Segment Start: INPUT MATERIAL
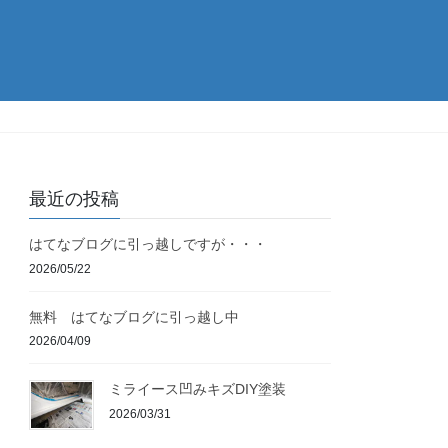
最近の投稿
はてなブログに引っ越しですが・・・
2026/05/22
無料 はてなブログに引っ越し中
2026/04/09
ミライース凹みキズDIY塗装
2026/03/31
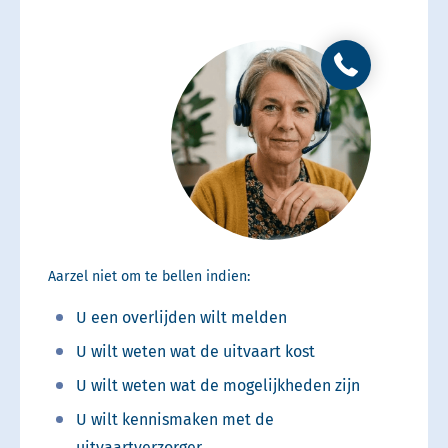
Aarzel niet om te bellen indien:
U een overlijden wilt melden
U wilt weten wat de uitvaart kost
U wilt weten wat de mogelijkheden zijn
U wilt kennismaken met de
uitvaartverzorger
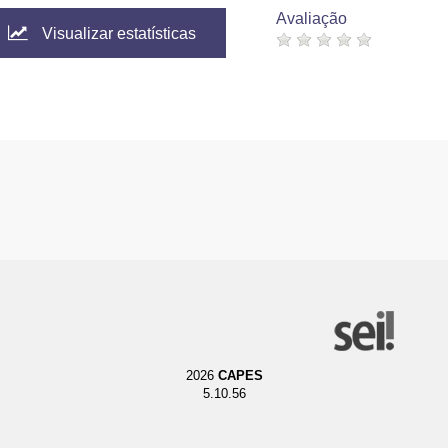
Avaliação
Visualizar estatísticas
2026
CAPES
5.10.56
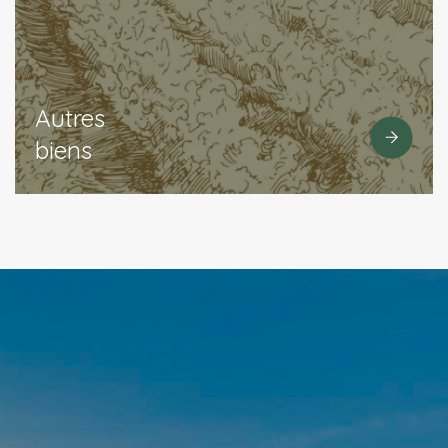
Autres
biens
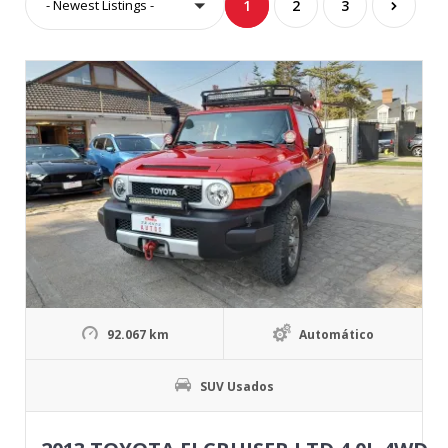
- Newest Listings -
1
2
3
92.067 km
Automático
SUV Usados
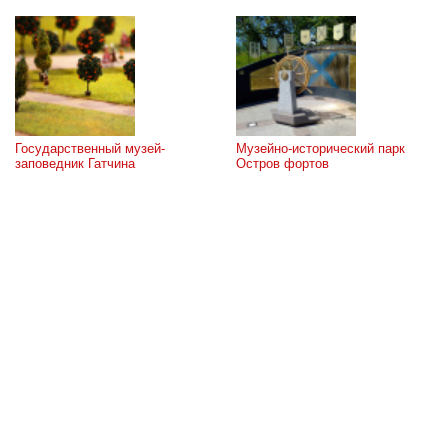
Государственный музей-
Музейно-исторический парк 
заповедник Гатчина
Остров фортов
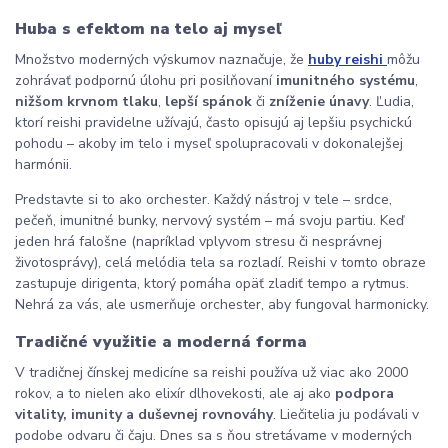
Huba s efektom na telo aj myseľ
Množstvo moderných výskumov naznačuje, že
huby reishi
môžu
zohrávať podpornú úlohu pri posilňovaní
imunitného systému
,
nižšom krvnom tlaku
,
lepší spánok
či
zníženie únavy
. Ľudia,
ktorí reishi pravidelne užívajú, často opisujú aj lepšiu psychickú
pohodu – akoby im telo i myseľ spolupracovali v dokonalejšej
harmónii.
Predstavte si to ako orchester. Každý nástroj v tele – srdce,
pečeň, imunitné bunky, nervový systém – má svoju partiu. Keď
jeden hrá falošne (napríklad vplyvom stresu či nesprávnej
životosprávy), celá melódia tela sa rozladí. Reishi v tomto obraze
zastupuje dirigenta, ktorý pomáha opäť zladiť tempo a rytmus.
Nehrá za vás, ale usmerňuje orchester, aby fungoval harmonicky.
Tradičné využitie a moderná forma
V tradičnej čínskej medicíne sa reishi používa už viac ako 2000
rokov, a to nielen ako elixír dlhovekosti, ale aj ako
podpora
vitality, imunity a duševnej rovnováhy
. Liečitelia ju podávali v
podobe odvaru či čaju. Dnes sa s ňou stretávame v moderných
Segment End: INPUT MATERIAL
▶ TRY IT
Your answer should consist solely of the lines above from the line with "pečeň, imunitné bunky, nervový" to the line with "Tradičné využitie a moderná forma", both included, reproduced exactly.

▶ RESULT
pečeň, imunitné bunky, nervový systém – má svoju partiu. Keď
jeden hrá falošne (napríklad vplyvom stresu či nesprávnej
životosprávy), celá melódia tela sa rozladí. Reishi v tomto obraze
zastupuje dirigenta, ktorý pomáha opäť zladiť tempo a rytmus.
Nehrá za vás, ale usmerňuje orchester, aby fungoval harmonicky.
Tradičné využitie a moderná forma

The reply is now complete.